I have gone down many paths with the title for this book. As I sat down to start writing it - the title in my mind was ‘Walking in Pools of Light’. To me, that seemed to be the beacon I needed to keep myself guided to where I wanted the story to go. It worked, it served a purpose. It also resonated with an image I had of my daughter, in silhouette, walking across a vast Cornish beach. I took the shot in black and white, and I didn’t know what I had captured until I looked at the image later. It completely caught the way she was slowly, gently, moving forward. The way she pressed her foot carefully down on the sand with each new step. How the sand beneath that foot slowly took the pressure of her slight frame, and bleached itself startlingly white as the damp was pressed out of it - only for the colour to flood back in as her foot was lifted again. It looked as if she was stepping over the beach from one pool of brightness to another. But she was the one creating those patches of light. It was a beautiful image, poignant and profound.

When it came to officially naming the manuscript however, I was unsure whether this working title was the one to go with. It could be. By then however, the power of the coastline in the story, almost a character in itself, kept pushing at my mind.
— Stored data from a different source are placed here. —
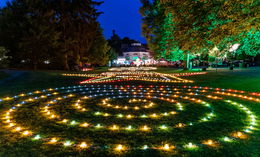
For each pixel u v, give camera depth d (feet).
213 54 36.88
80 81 59.82
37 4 109.60
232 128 18.89
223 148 14.88
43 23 108.37
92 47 147.23
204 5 23.13
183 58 103.19
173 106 27.58
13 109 26.50
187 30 26.30
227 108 26.35
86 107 27.30
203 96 34.76
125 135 17.39
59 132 18.19
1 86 48.49
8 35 108.88
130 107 27.12
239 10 20.97
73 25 125.59
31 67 118.01
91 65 169.89
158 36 101.24
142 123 20.47
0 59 75.00
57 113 24.44
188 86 46.80
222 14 21.57
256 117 22.31
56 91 41.34
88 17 130.82
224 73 79.30
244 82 51.01
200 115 23.22
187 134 17.51
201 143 15.75
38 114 24.03
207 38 24.12
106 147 15.16
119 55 284.61
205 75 73.87
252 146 15.17
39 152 14.49
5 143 15.96
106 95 36.24
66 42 120.98
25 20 107.96
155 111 25.05
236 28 21.57
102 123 20.57
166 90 41.83
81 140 16.46
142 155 13.97
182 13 26.43
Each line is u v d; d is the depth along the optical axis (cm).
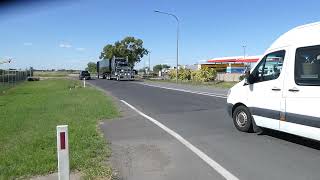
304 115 850
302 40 879
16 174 691
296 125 874
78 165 736
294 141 959
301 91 860
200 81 5541
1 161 778
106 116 1466
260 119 1006
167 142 975
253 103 1031
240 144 936
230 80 5825
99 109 1688
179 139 1009
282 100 917
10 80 4922
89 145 918
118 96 2586
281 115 921
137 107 1823
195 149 891
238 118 1103
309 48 854
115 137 1047
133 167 746
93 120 1356
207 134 1073
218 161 784
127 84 4781
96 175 676
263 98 989
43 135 1054
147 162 783
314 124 825
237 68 7375
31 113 1666
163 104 1969
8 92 3606
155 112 1619
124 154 850
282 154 833
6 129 1230
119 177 685
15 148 902
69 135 1034
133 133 1107
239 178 673
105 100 2195
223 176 685
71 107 1820
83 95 2666
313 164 755
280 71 934
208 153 852
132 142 978
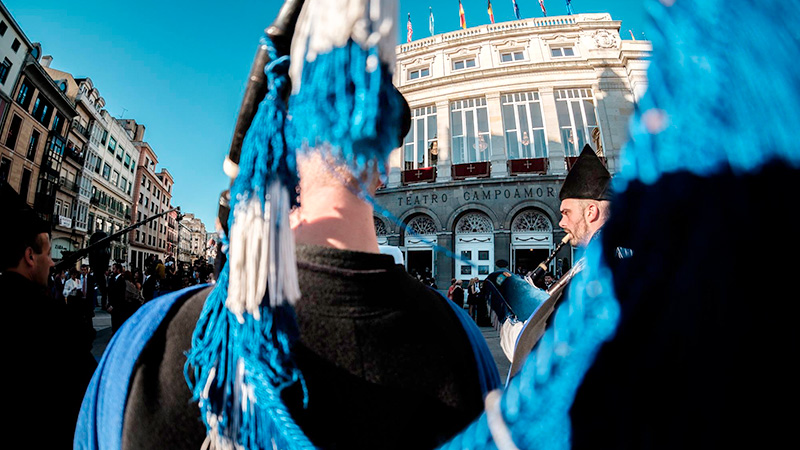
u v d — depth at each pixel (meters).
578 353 0.26
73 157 29.23
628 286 0.24
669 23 0.24
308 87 0.48
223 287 0.49
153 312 0.58
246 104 0.54
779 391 0.18
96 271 2.88
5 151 21.55
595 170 1.47
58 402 1.39
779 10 0.21
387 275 0.52
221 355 0.46
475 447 0.33
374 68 0.47
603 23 14.81
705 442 0.20
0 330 1.33
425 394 0.49
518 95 14.48
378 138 0.49
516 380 0.32
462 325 0.71
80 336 1.58
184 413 0.48
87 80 30.30
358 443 0.45
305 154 0.50
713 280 0.20
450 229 13.52
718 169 0.21
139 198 44.38
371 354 0.47
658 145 0.24
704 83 0.22
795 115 0.19
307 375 0.46
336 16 0.48
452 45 15.66
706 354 0.20
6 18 20.16
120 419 0.51
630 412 0.23
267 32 0.54
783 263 0.19
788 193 0.19
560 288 0.97
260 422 0.43
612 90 13.62
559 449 0.26
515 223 13.48
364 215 0.55
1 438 1.26
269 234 0.44
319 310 0.47
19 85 21.95
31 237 1.66
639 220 0.24
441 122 14.70
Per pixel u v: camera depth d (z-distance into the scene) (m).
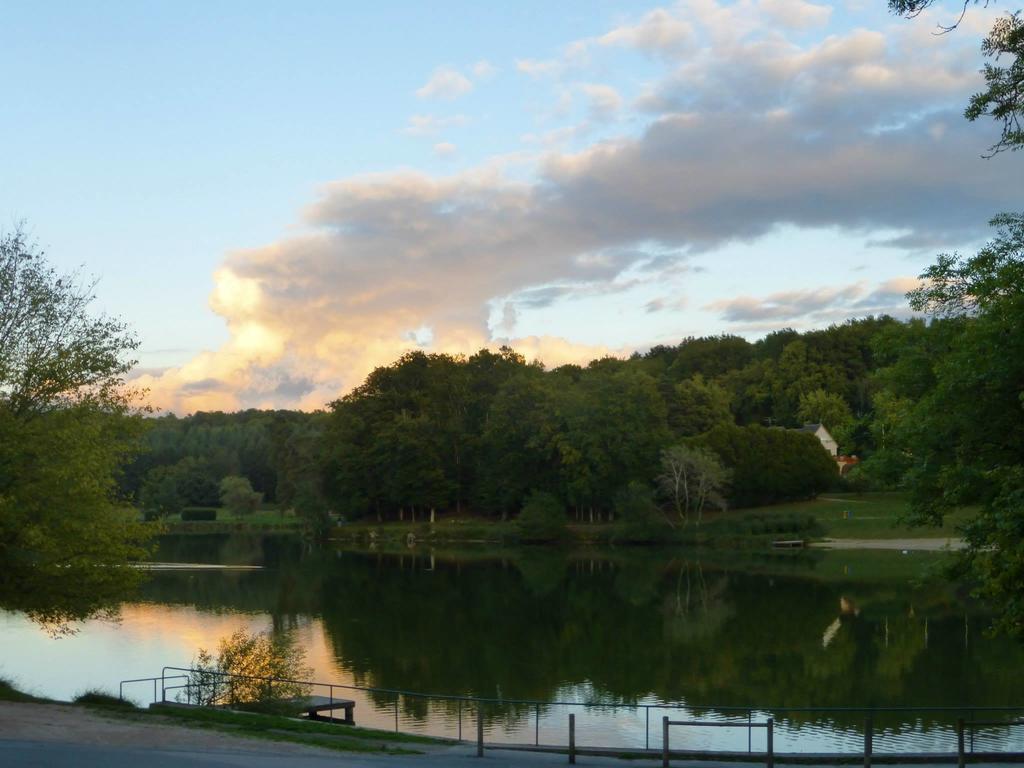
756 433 117.81
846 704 38.47
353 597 71.00
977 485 25.77
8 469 29.91
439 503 126.81
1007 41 18.75
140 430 34.25
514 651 50.53
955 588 69.94
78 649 49.59
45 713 27.83
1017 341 22.88
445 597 71.06
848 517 111.56
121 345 34.38
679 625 58.06
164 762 20.81
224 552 109.81
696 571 85.12
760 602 66.31
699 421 131.75
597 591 73.62
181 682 41.22
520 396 120.31
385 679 43.88
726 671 45.09
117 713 28.62
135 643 51.50
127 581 32.16
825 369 153.12
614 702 39.22
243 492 153.38
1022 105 19.19
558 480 117.06
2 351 31.97
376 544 118.88
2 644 50.78
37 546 29.47
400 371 134.38
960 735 22.55
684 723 25.06
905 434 30.41
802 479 116.94
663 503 114.00
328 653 49.94
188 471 163.00
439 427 131.00
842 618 59.16
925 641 51.09
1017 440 25.16
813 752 31.22
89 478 30.38
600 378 114.88
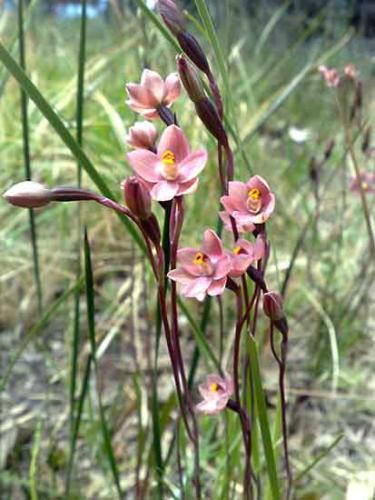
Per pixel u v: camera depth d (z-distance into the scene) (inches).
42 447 13.5
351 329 17.4
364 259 18.8
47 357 14.7
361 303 16.8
Not only the natural imagery used itself, but also the symbolism for what that process meant for Eve in the book, meant that I kept coming back to the coastline. I like the images brought up by words such as ‘strandline’, fragments’, ‘transition’. I played around with many titles containing these words. But most of all - I loved the idea of the shoreline being battered and scraped away over millenia, literally eroded away, into new shapes, new forms. So, we sat for a while with The Abraded Shore. It is a nod to my ‘geographer’ past - the abrasion of the natural features all around us, but also it felt psychologically right for the message of the book - the abrasion and attrition we all go through in life, resulting in our current shapes and forms. One cannot be understood without the other. In the story, Eve herself has been carved, quite brutally into her adult form. That is life. It cannot be any other way. And these shapes can hold such meaning. They do not have to be attributed a sense of positive or negative - they just are - as the arches, stacks and cliffs of the coastline are. It is finding the beauty in them, the meaning, and the possibilities, that is what inspires. Rather than hiding those parts of yourself that can look so ‘damaged’, they need to be accepted as integral parts of you - you are everything you have ever been.

I also came to the understanding that so many titles could suit this work - there are deliberately so many strands and themes that all sit together, that a choice could be made to highlight one over another - a slight favouring in emphasis. A central theme is that of dislocation - from feeling removed from the world around you, due to damage. That sense of dislocation is a perception - as in fact sustaining damage is the most natural thing in the world. It is happening all around us, every day. The constancy of change. Yet there is truth in the idea that when you weep, you can feel you weep alone. And once stuck in that state, you are unable to see how much a part of everything you are, and how profoundly beautiful it is.

The title that eventually won through, (after an aborted choice that I will write about separately!) was a suggestion from my editor, Clio. It was The Shifting Pools. I wasn't sure at first - worried that it may give the wrong impression of being a straight fantasy work. However, with the right cover design, I became hooked. The Shifting Pools works because it is a recognition of the central part these pools play in this book - the bridge between the conscious and subconscious, the path to shifting your reality. The centrality of water as a purification, a portal, a mirror, a holder of dreams. Rather than drawing out one particular theme from the book, it seemed to hold them all. We had found our title!